Nowadays the light tower is locked and barred, with the familiar bronze plaque of the NLB affixed to the gate.
The keeper's cottages are now in private ownership and the new owners have added some nice touches such as this boot-remover in the shape of a beetle......
...and a suitably lighthouse-themed doorbell.
On our way back down to the boats we explored the surroundings of the lighthouse. A row of cottages built on quite a slope lie just outside the walled garden which would have provided the keepers with fruit and vegetables.
The angle at which this reclining row is built can be seen in the door lintels.
Either side of the fireplace in one cottage which appears to have been a smithy there are symbols inscribed into the worked stone blocks. We were at a loss as to what they might represent, but our friend Duncan has identified them as "mason's marks", the signature in stone of the stonemason and a tradition stretching back over a thousand years.
Within the walled garden the new owners of Little Ross have constructed a ship-shaped shed, although "shed" doesn't really do it justice. A comfortable summerhouse on the deck of a boat heading for who knows where, it must be a great place to while away an afternoon.
The garden itself is still tended; some vegetables and flowers are being cultivated, alongside rows of teasels.
Back at the beach, we paused to inspect the island's only vehicle, an Alvis FV620 Stalwart. Dating from the late 1960's the Stalwart was an amphibious military transport vehicle which saw service with the British Army and with oil exploration companies - I remember having a "Matchbox" model of this vehicle as a small boy....
With six-wheel drive and an amphibious drive system which could propel it at 6 knots, the Stalwart was designed as a go-anywhere transport. It was, unfortunately very complex and required huge maintenance effort. The amphibious drive was usually removed unless it was absolutely required and the six-wheel paired drive system was very prone to transmission wind-up if use on normal roads. Oh, and there were no doors either, the crew had to enter and exit through hatches on the roof. Small wonder this example has seen better days!

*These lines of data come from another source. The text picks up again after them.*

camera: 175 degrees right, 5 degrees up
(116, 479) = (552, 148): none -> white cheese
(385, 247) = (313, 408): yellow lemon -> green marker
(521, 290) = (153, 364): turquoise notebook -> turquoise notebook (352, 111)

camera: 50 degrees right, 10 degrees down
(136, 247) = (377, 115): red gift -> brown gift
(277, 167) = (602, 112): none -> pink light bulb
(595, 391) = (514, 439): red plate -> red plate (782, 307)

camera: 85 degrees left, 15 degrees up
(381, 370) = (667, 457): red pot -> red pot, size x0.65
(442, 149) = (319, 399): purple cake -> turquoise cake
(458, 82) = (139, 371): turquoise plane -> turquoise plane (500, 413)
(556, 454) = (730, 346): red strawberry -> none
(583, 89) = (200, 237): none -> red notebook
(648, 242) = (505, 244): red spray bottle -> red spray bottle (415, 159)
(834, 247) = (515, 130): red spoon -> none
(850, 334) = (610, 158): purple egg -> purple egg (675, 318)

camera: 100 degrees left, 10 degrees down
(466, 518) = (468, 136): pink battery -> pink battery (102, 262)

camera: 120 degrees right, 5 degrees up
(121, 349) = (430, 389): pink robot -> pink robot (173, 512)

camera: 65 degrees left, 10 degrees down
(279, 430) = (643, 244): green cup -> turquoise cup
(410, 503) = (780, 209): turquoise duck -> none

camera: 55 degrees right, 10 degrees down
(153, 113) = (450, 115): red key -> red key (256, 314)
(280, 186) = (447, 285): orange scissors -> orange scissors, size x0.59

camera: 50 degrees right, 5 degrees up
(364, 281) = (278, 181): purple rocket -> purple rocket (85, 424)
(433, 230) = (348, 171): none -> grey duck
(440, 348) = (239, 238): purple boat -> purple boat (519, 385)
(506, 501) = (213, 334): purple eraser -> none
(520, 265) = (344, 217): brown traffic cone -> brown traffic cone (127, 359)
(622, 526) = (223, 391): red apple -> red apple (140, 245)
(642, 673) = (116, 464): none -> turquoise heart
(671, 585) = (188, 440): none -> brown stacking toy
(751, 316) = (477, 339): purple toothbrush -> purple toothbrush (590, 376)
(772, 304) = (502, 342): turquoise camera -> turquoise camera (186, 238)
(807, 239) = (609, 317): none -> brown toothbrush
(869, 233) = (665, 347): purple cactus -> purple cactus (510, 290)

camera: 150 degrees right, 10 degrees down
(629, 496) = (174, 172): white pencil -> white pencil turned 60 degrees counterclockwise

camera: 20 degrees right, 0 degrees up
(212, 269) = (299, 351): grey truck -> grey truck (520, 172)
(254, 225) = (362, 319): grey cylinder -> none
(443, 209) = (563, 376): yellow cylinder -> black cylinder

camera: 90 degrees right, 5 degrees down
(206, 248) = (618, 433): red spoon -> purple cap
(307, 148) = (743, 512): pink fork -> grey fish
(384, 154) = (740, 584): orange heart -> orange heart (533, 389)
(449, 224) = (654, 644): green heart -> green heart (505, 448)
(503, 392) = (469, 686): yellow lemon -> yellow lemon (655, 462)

Just offshore the Dundrennan range safety boat had moored. We knew that the firing range was active, and that the coast to east of Little Ross Island was out of bounds. To avoid causing any inconvenience, we spoke to the range boat on VHF and outlined our plan to keep well clear of range activity by heading directly into Kirkcubright Bay, and arranged to call again when we were heading outbound. This information was acknowledged by the crew and we got a cheery wave as we headed out on the second day of our Solway sojourn.